Tudo o que aconteceu em 71 não difere de uma Copa do Mundo convencional, ou seja, masculina. Temos seleções preparadas e dispostas, temos um grande público pagante e patrocinadores, um sucesso. O fato curioso foi que, mesmo sendo um evento bem sucedido, logo após o término do campeonato, todas as jogadoras retornaram a seus países de origem e foram sumariamente esquecidas pela mídia, dispensadas pelos realizadores da Copa e impedidas de seguir treinando em campos pertencentes a clubes de futebol, obrigando-as a encerrarem as atividades no esporte após a participação na Copa. O próprio Evento  só ocorreu porque o dono de uma grande empresa de TV mexicana possuía direito sobre um grande estádio de futebol, e, vendo potencial midiático e financeiro, resolveu passar por cima da decisão da FIFA, que foi sumariamente contra a sua realização. 

Copa de 71 acaba se tornando um grande manifesto anti-sexista que explicita a luta de mulheres para conseguirem praticar esporte profissionalmente e terem o direito de competir, como todo ser humano deveria ter, mas que sempre foi um direito concedido apenas aos homens. O documentário nos faz experienciar sentimentos conflitantes por essas mulheres, que conquistaram fãs de todas as idades e gêneros, e que vibraram e torceram por elas; ao passo que também são diminuídas e massacradas pelos “homens no comando”, sempre tentando podar seu potencial e negando incentivo.

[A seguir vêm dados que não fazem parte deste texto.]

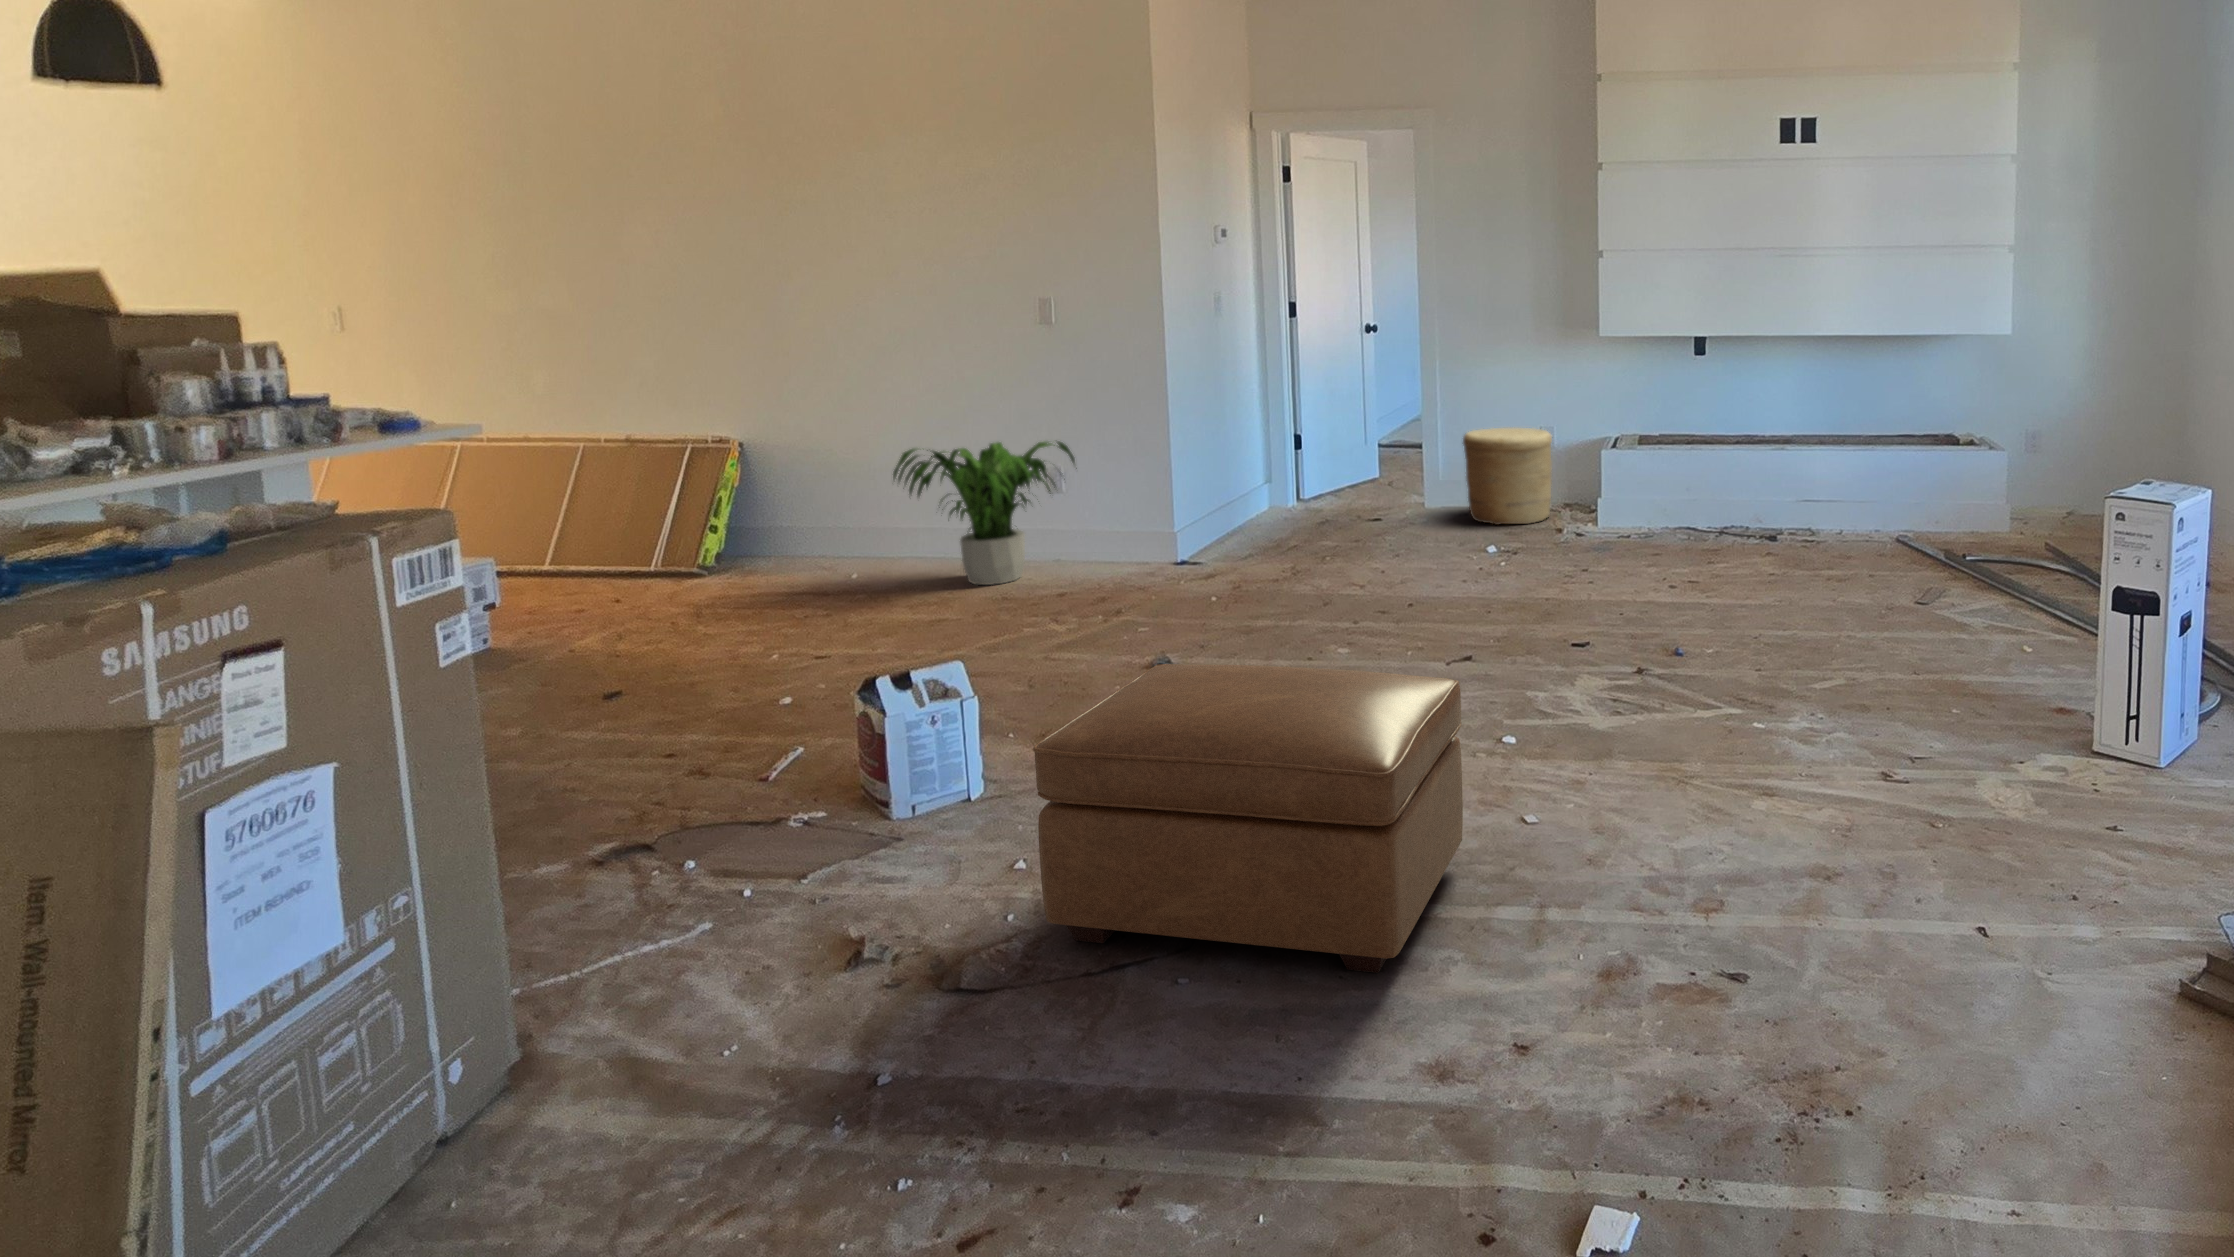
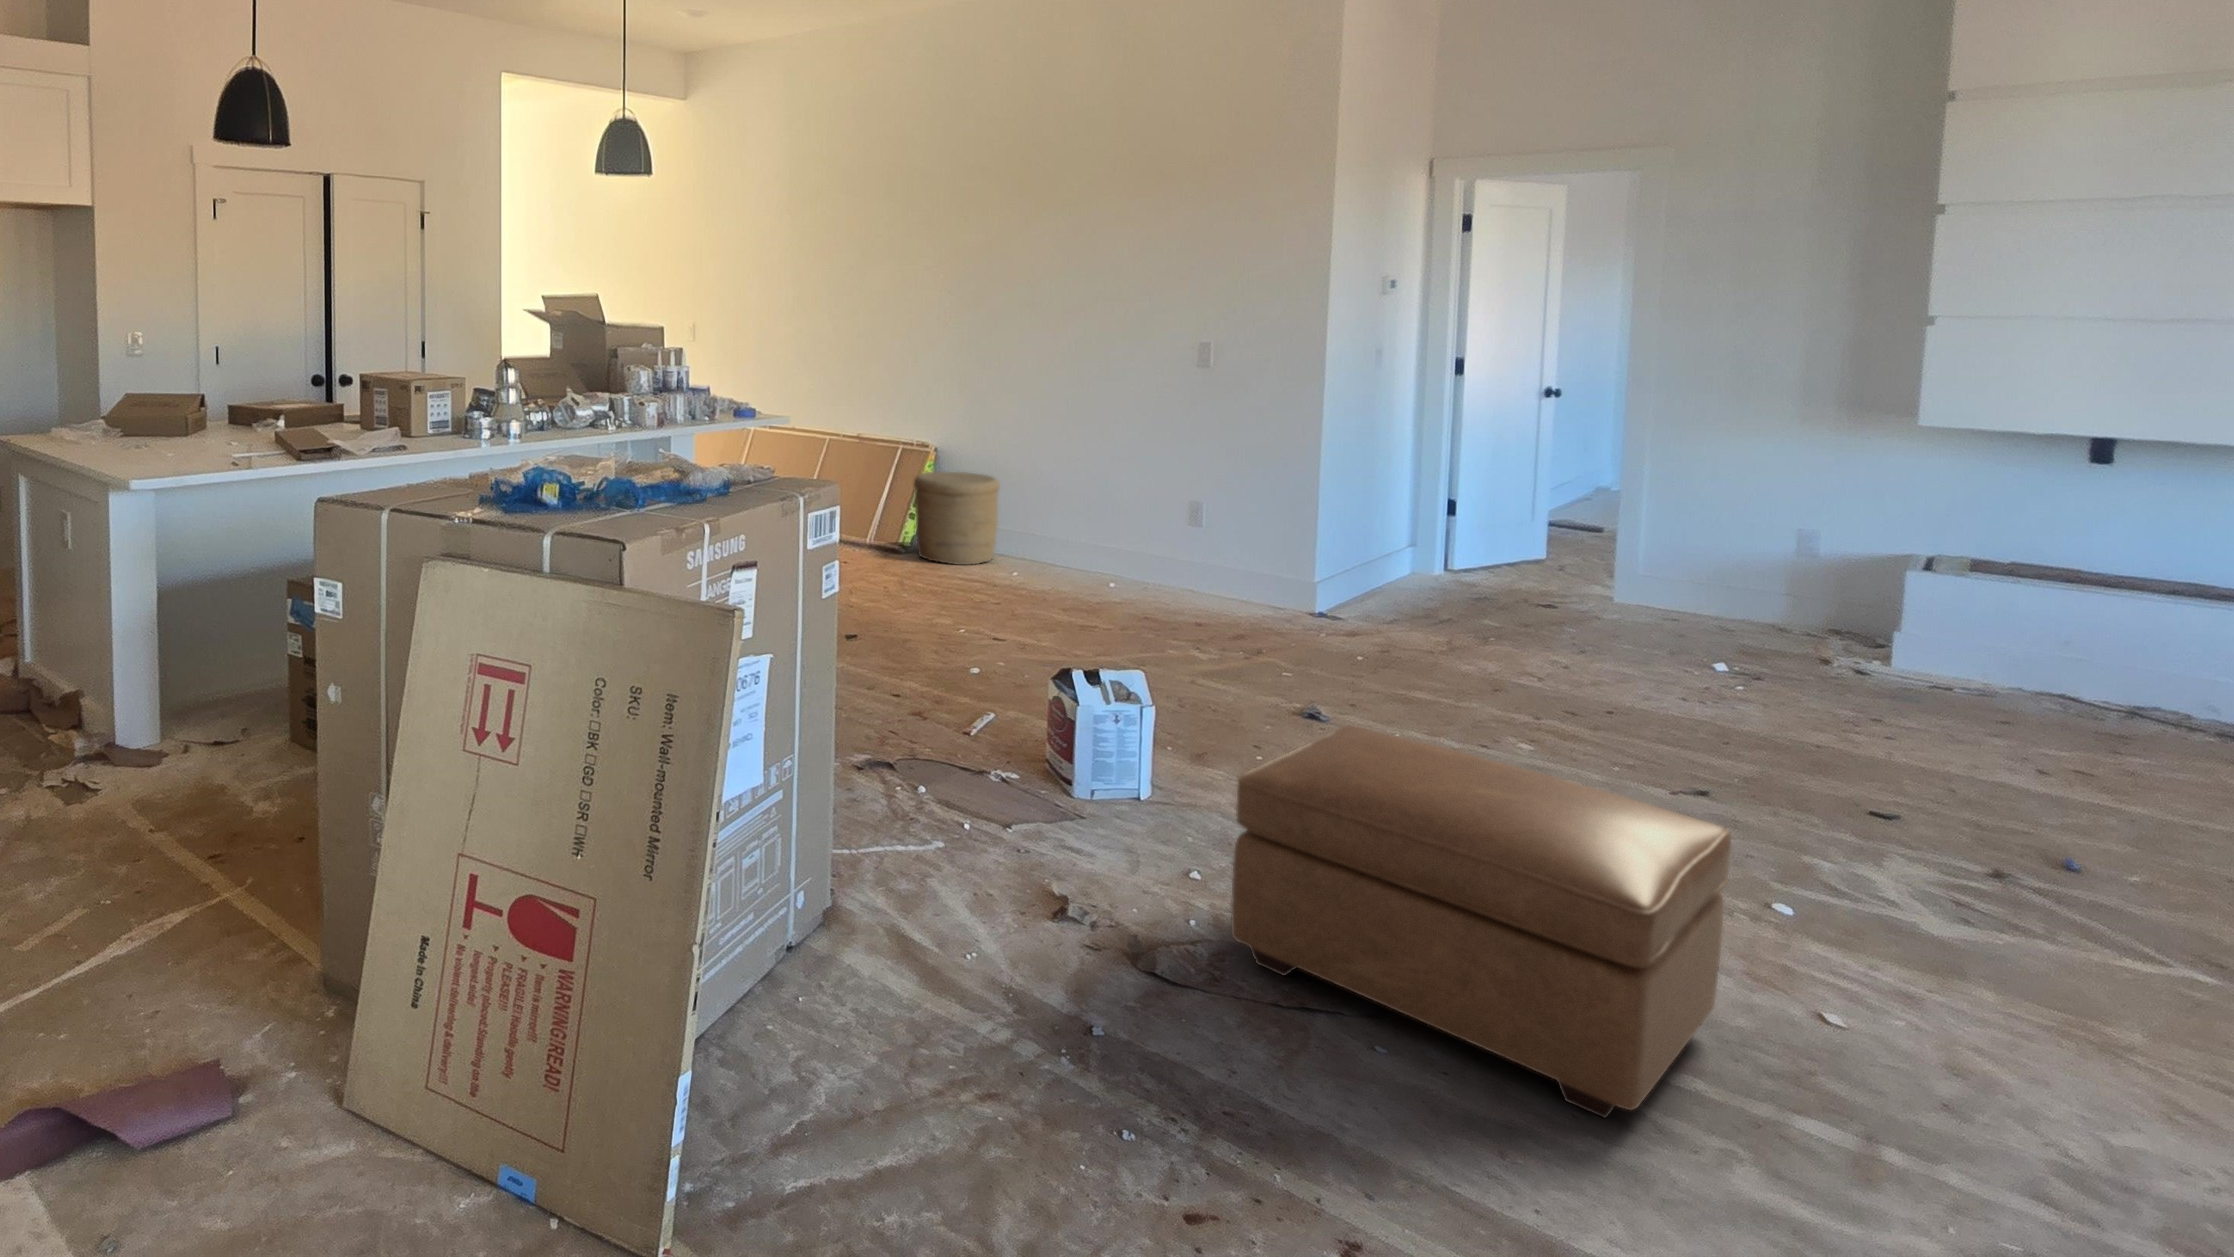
woven basket: present [1463,428,1552,525] -> present [914,472,1000,565]
potted plant: present [893,441,1077,585] -> none [1063,470,1230,602]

 Suportando argumentos como “praticar esporte faz mal ao corpo da mulher” e sem mais nenhum embasamento que justifique a falta de permissão de federações e até de organizações menores de incentivar o esporte para mulheres, as jogadoras seguiram em frente, mesmo não recebendo por seu trabalho, resistiram e concluíram uma belíssima Copa, que serviu de base para o caminho que está sendo trilhado hoje no futebol feminino no mundo todo.